Наивность и простодушие, которые у многих в современной словесности маркируются позитивно, Сорокин сочетает с насилием, жестокостью, тотальным контролем.
Его роман это прогноз, в котором много фатального и почти отсутствует момент предостережения. Сорокину чужда логика искренней идейной борьбы с роком истории, с социальным безумием. Он просто не имеет этого ресурса в своем арсенале (в отличие от Пелевина, который по крайней мере пытается такую возможность нащупать). Нет у него, пожалуй, и претензий на философичность, которые слишком часто приводят (Быкова, например) к мысли о круговороте российской истории, где ничто не ново и все повторяется. Но за счет яркости деталей роман выигрывает у многих других вещей в популярных жанрах антиутопии и параллельной истории. Складывается ощущение, что Сорокина схватила и зачаровала изображенная им перспектива и он транслирует свои видéния как некий медиум.
Кто ответит будущему и вечности в литературе минувшего года? Что в ней останется, что уйдет? Мы знаем не все, и можем только предполагать. Но если делиться личными ощущениями, то я назову несколько авторов, упомянутых в этом обзоре, и попробую дать формулу главного смысла, которая мне показалась убедительной.
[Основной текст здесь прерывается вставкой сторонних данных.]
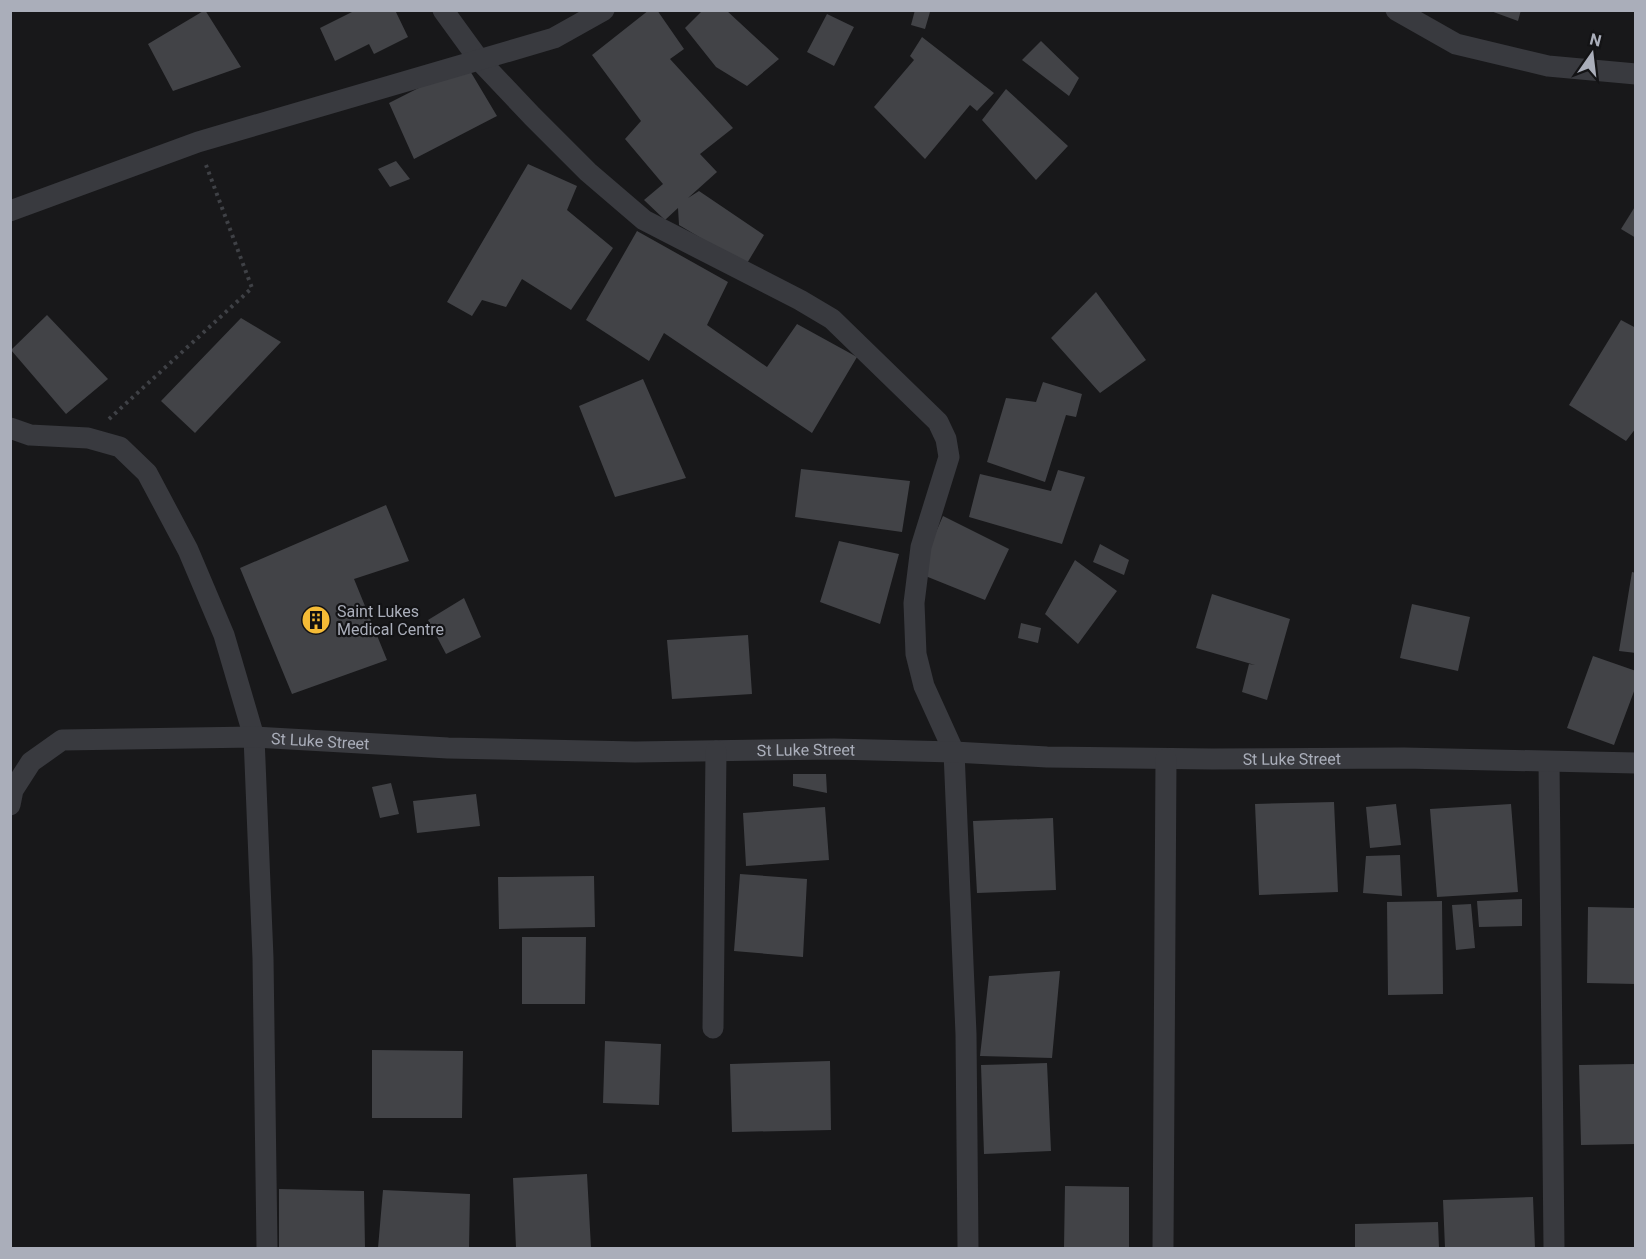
<svg xmlns="http://www.w3.org/2000/svg" width="1646" height="1259" font-family="Roboto,sans-serif">
<rect width="100%" height="100%" fill="#18181a"/>
<path fill="#424347" d="M205 10 241 67 173 91 148 44Z
M356 10H395L408 37 374 54 369 44 335 61 320 28Z
M649 10H657L684 49 670 59 733 128 700 154 717 172 688 198 699 191 764 235 746 265 679 225 678 208 665 220 644 200 663 184 625 139 641 121 592 55Z
M703 10H726L779 59 747 86 716 67 685 28Z
M915 10 930 12 925 29 911 25Z
M1488 10H1521L1518 21Z
M827 14 854 27 834 66 807 52Z
M922 37 994 93 977 111 970 105 925 159 874 107 914 60 910 56Z
M1041 41 1079 78 1069 96 1022 60Z
M466 64 497 116 414 159 389 103Z
M1006 89 1068 146 1036 180 982 120Z
M396 161 410 179 390 187 378 169Z
M528 164 577 186 567 210 613 248 571 310 522 279 506 307 482 300 472 316 447 302Z
M1636 205V238L1621 229Z
M637 231 728 282 707 325 767 367 797 324 857 357 812 433 664 333 649 361 586 320Z
M1096 292 1146 360 1100 393 1051 338Z
M47 315 108 379 66 414 11 350Z
M241 318 281 342 195 433 161 401Z
M1621 320 1636 328V428L1626 441 1569 405Z
M643 379 686 478 615 497 579 406Z
M1043 382 1082 394 1076 417 1066 415 1045 482 987 462 1006 398 1036 402Z
M801 469 910 481 902 532 795 517Z
M1058 470 1085 477 1062 544 969 517 980 474 1051 491Z
M386 505 409 561 354 579 387 660 292 694 240 568Z
M943 516 1009 549 985 600 918 573Z
M839 541 899 554 880 624 820 602Z
M1100 544 1129 560 1124 575 1093 562Z
M1075 560 1117 591 1078 644 1045 614Z
M1632 572 1636 573V653L1619 651Z
M1212 594 1290 619 1267 700 1242 692 1249 664 1255 665 1196 648Z
M464 598 481 637 446 654 428 620Z
M1412 604 1470 617 1458 671 1400 658Z
M1021 623 1041 628 1038 643 1018 638Z
M748 635 752 694 672 699 667 640Z
M1593 656 1636 671V686L1614 745 1567 728Z
M793 774H826L827 793 793 786Z
M391 783 399 814 380 818 372 787Z
M476 794 480 826 417 833 413 801Z
M1334 802 1338 892 1259 895 1255 804Z
M1396 804 1401 845 1370 848 1366 807Z
M1511 804 1518 892 1437 897 1430 809Z
M825 807 829 860 746 866 743 813Z
M1053 818 1056 890 977 893 973 821Z
M1400 855 1402 896 1363 893 1366 856Z
M740 874 807 879 803 957 734 951Z
M594 876 595 927 499 929 498 877Z
M1522 899V926L1479 927 1477 901Z
M1442 901 1443 994 1388 995 1387 902Z
M1471 904 1475 948 1456 950 1452 905Z
M1588 907 1636 908V984L1587 983Z
M522 937H586L585 1004H522Z
M1060 971 1052 1058 980 1056 989 976Z
M605 1041 661 1044 659 1105 603 1103Z
M372 1050 463 1051 462 1118H372Z
M830 1061 831 1130 732 1132 730 1064Z
M1047 1063 1051 1151 984 1154 981 1065Z
M1636 1064V1144L1581 1145 1579 1065Z
M587 1174 591 1248H516L513 1178Z
M1065 1186 1129 1187V1248H1064Z
M279 1189 364 1191 365 1248H279Z
M383 1190 470 1194 469 1248H378Z
M1533 1197 1535 1248H1445L1443 1200Z
M1438 1222 1439 1248H1355V1224Z"/>
<g fill="none" stroke-linecap="round" stroke-linejoin="round">
<path stroke="#3f4146" stroke-width="4" stroke-dasharray="3 4.5" stroke-linecap="butt" d="M109 419 252 288 206 165"/>
<g stroke="#393a3f" stroke-width="21">
<path d="M443 10 480 61 532 116 588 172 644 220 800 300 832 319 938 422 946 439 949 457 921 547 914 603 916 654 924 686 954 752 966 1034 968 1248"/>
<path d="M1396 10 1456 44 1548 66 1636 74"/>
<path d="M10 211 198 142 554 38 604 10"/>
<path d="M10 428 30 435 88 438 120 447 147 473 188 550 224 635 254 737 263 958 267 1248"/>
<path d="M1549 762 1554 1248"/>
<path id="s1" d="M10 805 13 790 31 762 62 740 254 737 448 748 635 752 834 749 954 752 1047 757 1212 759 1404 758 1636 763"/>
<path d="M713 1028 716 751"/>
<path d="M1163 1248 1166 759"/>
</g>
</g>
<defs>
<g id="building-disc" transform="scale(1.5)"><circle r="9.5" fill="#f5bb36" stroke="#131315"/><path d="M-4-6H4V6H1V3H-1V6H-4ZM-2.5-4.3h1.7v1.8h-1.7ZM.8-4.3h1.7v1.8H.8ZM-2.5-1h1.7V.8h-1.7ZM.8-1h1.7V.8H.8Z" fill="#111"/></g>
</defs>
<g fill-rule="evenodd">
<use href="#building-disc" x="316" y="620"/>
</g>
<g text-anchor="middle" dominant-baseline="central" stroke-width="4.5" stroke-linejoin="round" paint-order="stroke">
<g font-size="16" fill="#aaaeba" stroke="#131315" text-anchor="start">
<text x="337" y="611">Saint Lukes<tspan x="337" dy="18">Medical Centre</tspan></text>
</g>
<g font-size="16" fill="#aaaeba" stroke="#131315">
<text stroke="none"><textPath href="#s1" startOffset="345">St Luke Street</textPath></text>
<text stroke="none"><textPath href="#s1" startOffset="831">St Luke Street</textPath></text>
<text stroke="none"><textPath href="#s1" startOffset="1317">St Luke Street</textPath></text>
</g>
</g>
<rect width="1646" height="1259" fill="none" stroke="#aaaeba" stroke-width="24"/>
<g transform="translate(1592 54) rotate(14)" stroke="#131315" stroke-width="4.5" paint-order="stroke">
<path d="M0-4.5L10 22L0 15L-10 22Z" fill="#aaaeba"/>
<text y="-9" font-size="16" font-weight="bold" text-anchor="middle" fill="#aaaeba">N</text>
</g>
</svg>
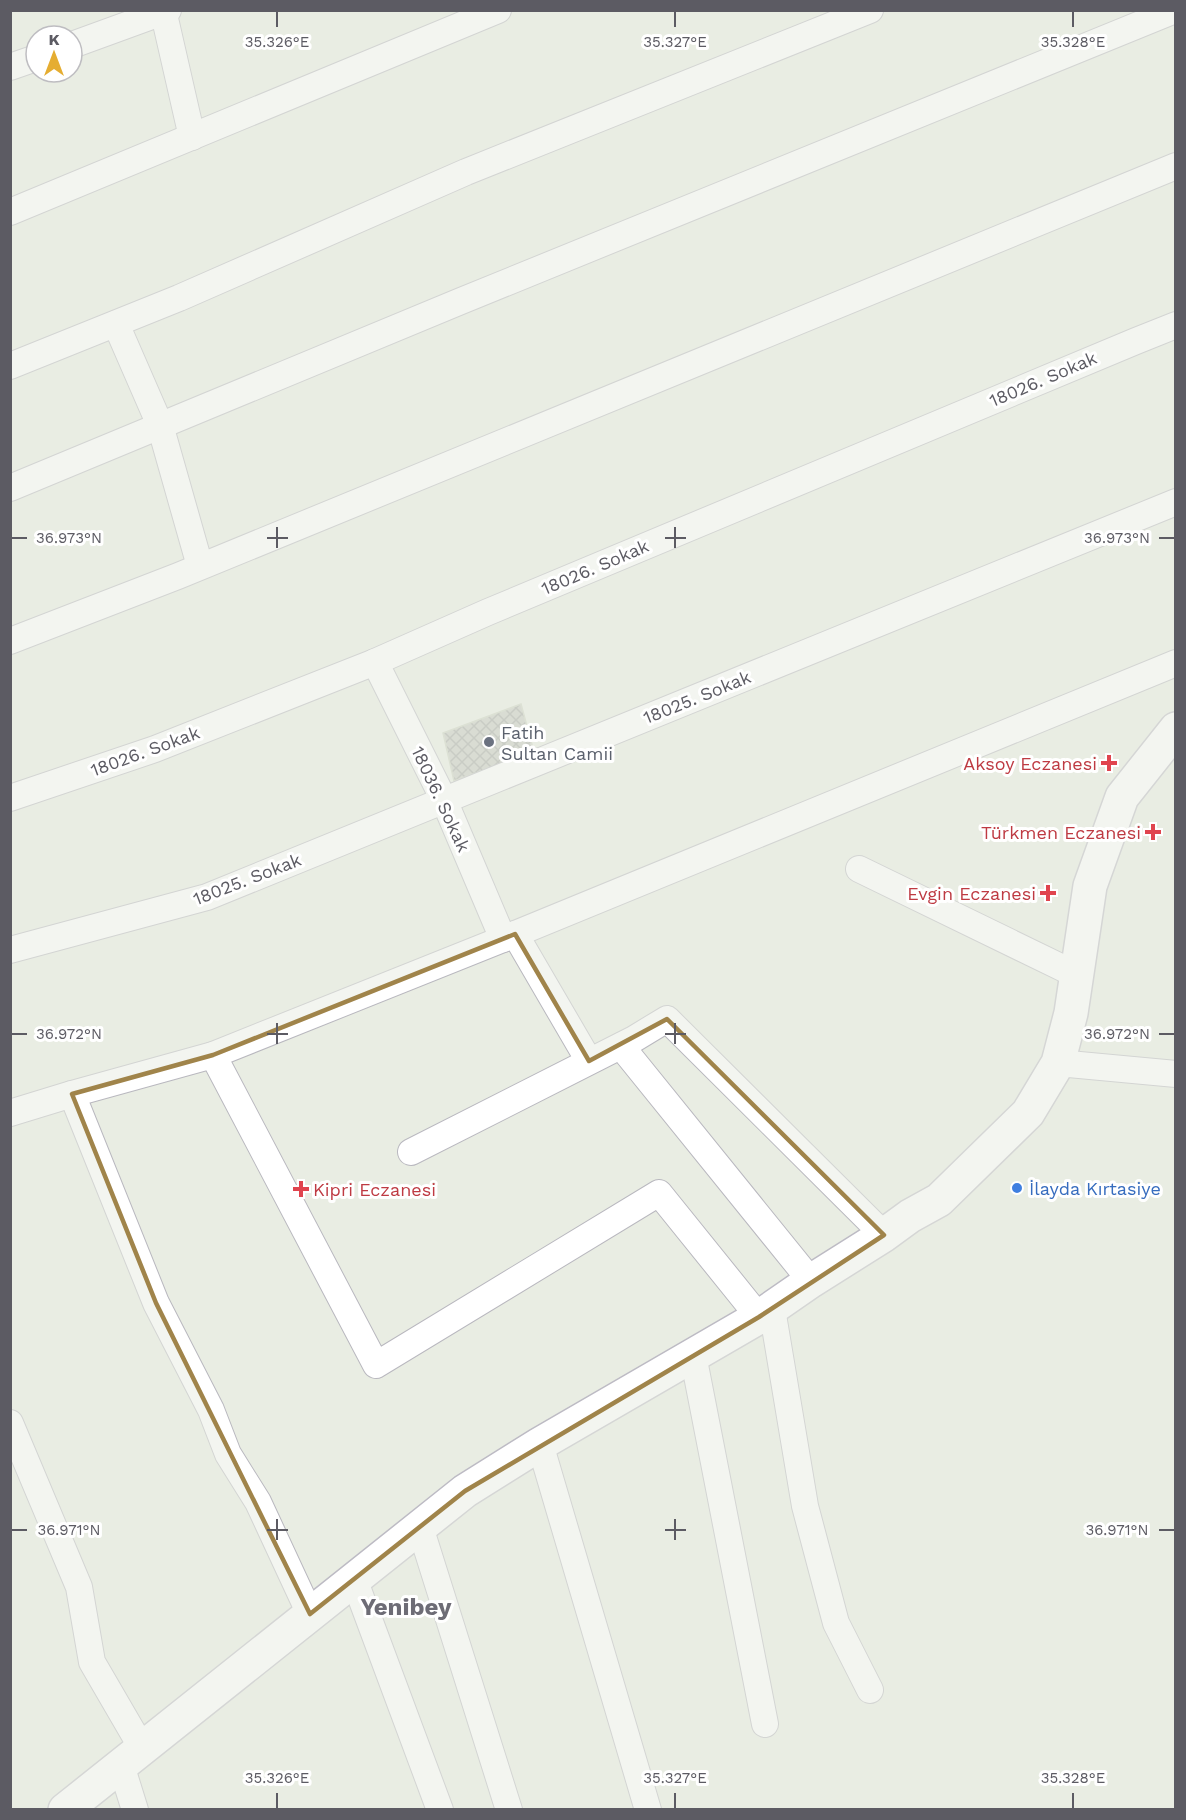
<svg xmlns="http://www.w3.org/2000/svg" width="1186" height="1820" font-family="'Work Sans',sans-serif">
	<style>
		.building { fill: url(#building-cross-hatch); stroke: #cdd2c1; stroke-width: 1.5 }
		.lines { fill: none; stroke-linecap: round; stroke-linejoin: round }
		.minor-casing { stroke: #b9b8bf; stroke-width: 28 }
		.secondary-casing { stroke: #bdbbc4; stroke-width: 36 }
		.minor { stroke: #fff; stroke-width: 26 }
		.secondary { stroke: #fff; stroke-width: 33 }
		.marked { fill: none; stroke: #a0844a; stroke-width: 4.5; stroke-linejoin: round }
		.ticks { fill: none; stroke: #5c5b63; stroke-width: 2 }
		.worship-dot { fill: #6b7280; stroke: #fff; stroke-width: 2 }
		.health-dot { fill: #e0444e; stroke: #fff; stroke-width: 2 }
		.shop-dot { fill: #3f7fe0; stroke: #fff; stroke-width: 2 }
		.labels { text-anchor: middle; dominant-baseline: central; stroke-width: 6; stroke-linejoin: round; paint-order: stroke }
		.street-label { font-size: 18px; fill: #5c5b63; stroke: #fff }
		.worship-label { font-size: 18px; fill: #5b616d; stroke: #fff; text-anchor: start }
		.health-label { font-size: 18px; fill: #be3a42; stroke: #fff; text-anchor: end }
		.shop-label { font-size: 18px; fill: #366cbe; stroke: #fff; text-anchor: start }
		.district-label { font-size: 24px; font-weight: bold; fill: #6d6c75; stroke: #fff }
		.ticks-label { font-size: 15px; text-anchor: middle; fill: #5c5b63; stroke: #fff; stroke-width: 6; stroke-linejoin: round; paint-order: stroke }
	</style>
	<defs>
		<pattern id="building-cross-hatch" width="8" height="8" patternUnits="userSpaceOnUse" patternTransform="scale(1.5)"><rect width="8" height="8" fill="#c5c8bf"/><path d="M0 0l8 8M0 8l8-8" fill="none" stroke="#a3a59f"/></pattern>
	</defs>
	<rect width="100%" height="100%" fill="#e9ede3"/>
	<path class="building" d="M521,704L534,752L454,781L443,733Z"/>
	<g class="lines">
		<defs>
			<g id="minor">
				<path d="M163,10L192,137"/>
				<path d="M72,45L168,10"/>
				<path d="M10,67L36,58"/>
				<path d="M10,212L498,10"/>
				<path d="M116,324L160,425L200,566"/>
				<path d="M10,366L179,298L466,172L870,10"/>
				<path d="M10,488L461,301L1175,10"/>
				<path d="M10,641L178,576L1176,166"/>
				<path d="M375,662L444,800L503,939"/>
				<path d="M10,798L155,749L375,662L488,612L1136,341L1176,325"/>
				<path d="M859,869L1077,975"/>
				<path d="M515,934L589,1061"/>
				<path d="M10,950L207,897L1176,502"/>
				<path d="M621,1046L811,1281"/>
				<path d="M213,1055L376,1365L659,1193L759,1317"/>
				<path d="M1058,1063L1176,1074"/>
				<path d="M72,1094L156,1303L211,1410L228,1454L258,1502L310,1614"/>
				<path d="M10,1113L72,1094L213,1055L503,939L1176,663"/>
				<path d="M411,1152L634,1039L667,1019L884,1235"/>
				<path d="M772,1309L805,1506L836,1623L870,1690"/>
				<path d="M693,1355L765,1724"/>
				<path d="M10,1423L79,1587L92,1662L142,1748"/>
				<path d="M540,1444L648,1810"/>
				<path d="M420,1527L509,1810"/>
				<path d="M354,1579L440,1810"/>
				<path d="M121,1765L135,1810"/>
			</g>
			<path id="secondary" d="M65,1810L465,1491L540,1444L759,1317L811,1281L884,1235L910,1216L939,1200L1028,1113L1058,1063L1071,1013L1090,886L1122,797L1176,729"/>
		</defs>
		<use href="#minor" class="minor-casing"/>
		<use href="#secondary" class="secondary-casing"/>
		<use href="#minor" class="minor"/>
		<use href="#secondary" class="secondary"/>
	</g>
	<path d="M0 0H1186V1820H0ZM515,934L589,1061L667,1019L884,1235L759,1317L465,1491L310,1614L156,1303L72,1094L213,1055Z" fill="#e9ede3" fill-opacity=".55" fill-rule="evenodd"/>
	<path class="marked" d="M515,934L589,1061L667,1019L884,1235L759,1317L465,1491L310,1614L156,1303L72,1094L213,1055Z"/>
	<path class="ticks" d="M277,12V27M675,12V27M1073,12V27M277,527V548M675,527V548M12,538H27M267,538H288M665,538H686M1159,538H1174M277,1023V1044M675,1023V1044M12,1034H27M267,1034H288M665,1034H686M1159,1034H1174M277,1519V1540M675,1519V1540M12,1530H27M267,1530H288M665,1530H686M1159,1530H1174M277,1793V1808M675,1793V1808M1073,1793V1808"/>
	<circle class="worship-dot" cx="489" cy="742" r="6"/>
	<g class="health-dot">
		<path d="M1106 754h6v6h6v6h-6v6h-6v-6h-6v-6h6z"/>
		<path d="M1150 823h6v6h6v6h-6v6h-6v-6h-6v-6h6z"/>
		<path d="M1045 884h6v6h6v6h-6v6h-6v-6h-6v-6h6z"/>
		<path d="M298 1180h6v6h6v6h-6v6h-6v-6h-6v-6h6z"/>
	</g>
	<circle class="shop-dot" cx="1017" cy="1188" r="6"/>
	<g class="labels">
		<g class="street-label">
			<text transform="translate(1043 379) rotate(-23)">18026. Sokak</text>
			<text transform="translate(595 567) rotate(-23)">18026. Sokak</text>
			<text transform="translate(697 697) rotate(-22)">18025. Sokak</text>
			<text transform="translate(145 751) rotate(-20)">18026. Sokak</text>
			<text transform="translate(441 799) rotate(65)">18036. Sokak</text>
			<text transform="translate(247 879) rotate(-21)">18025. Sokak</text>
		</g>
		<g class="worship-label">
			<text x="501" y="732">Fatih<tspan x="501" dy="21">Sultan Camii</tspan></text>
		</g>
		<g class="health-label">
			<text x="1097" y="763">Aksoy Eczanesi</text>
			<text x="1141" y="832">Türkmen Eczanesi</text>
			<text x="1036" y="893">Evgin Eczanesi</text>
			<text x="313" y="1189" text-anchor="start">Kipri Eczanesi</text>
		</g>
		<g class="shop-label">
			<text x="1029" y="1188">İlayda Kırtasiye</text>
		</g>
		<g class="district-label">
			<text x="406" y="1607">Yenibey</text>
		</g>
	</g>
	<g class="ticks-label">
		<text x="277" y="47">35.326°E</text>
		<text x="675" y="47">35.327°E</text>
		<text x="1073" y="47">35.328°E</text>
		<text x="69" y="543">36.973°N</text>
		<text x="1117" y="543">36.973°N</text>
		<text x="69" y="1039">36.972°N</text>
		<text x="1117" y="1039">36.972°N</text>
		<text x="69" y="1535">36.971°N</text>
		<text x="1117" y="1535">36.971°N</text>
		<text x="277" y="1783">35.326°E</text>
		<text x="675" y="1783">35.327°E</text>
		<text x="1073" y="1783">35.328°E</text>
	</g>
	<rect width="1186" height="1820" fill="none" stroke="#5c5b63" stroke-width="24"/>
	<g transform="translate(54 54)"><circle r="28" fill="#ffffff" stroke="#bebdc1" stroke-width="1.5"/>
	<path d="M0-4.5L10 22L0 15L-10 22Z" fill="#e5ad31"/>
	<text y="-9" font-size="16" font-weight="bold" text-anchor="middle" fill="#5c5b63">K</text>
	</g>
</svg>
Малецкий. Редкостный опыт фиксации экзистенциального прорыва на пороге небытия.
Пелевин. Умная попытка интеллектуального обобщения исторической ситуации в форме притчевого гротеска.
Маканин. Максимально чуткое сканирование текущего момента.
Вяльцев. История нашего современника как путь духовного роста.
Сорокин. Жутковато-убедительный сон о будущем.
Я ошибся? Угадал? Посмотрим. […]
2007. № 4 (134)
4. Обыкновенный цинизм
Цинизм заключается в видении вещей такими, каковы они есть, а не такими, как они должны были быть.
Оскар Уайльд
Вечное искушение, против которого я непрестанно веду изнурительную борьбу, — цинизм.
Альбер Камю
1. Слотердайк как наше всё
В 2009 году в России была переиздана книга Петера Слотердайка «Критика цинического разума». Вышедшая в Германии в 1983 году, у нас она была переведена и издана впервые в самом начале нового века. И вот снова. Возможно, то, что два издания этого философского бестселлера закольцевали собой «нулевые» годы, это симптом. Знак. Актуальный текст.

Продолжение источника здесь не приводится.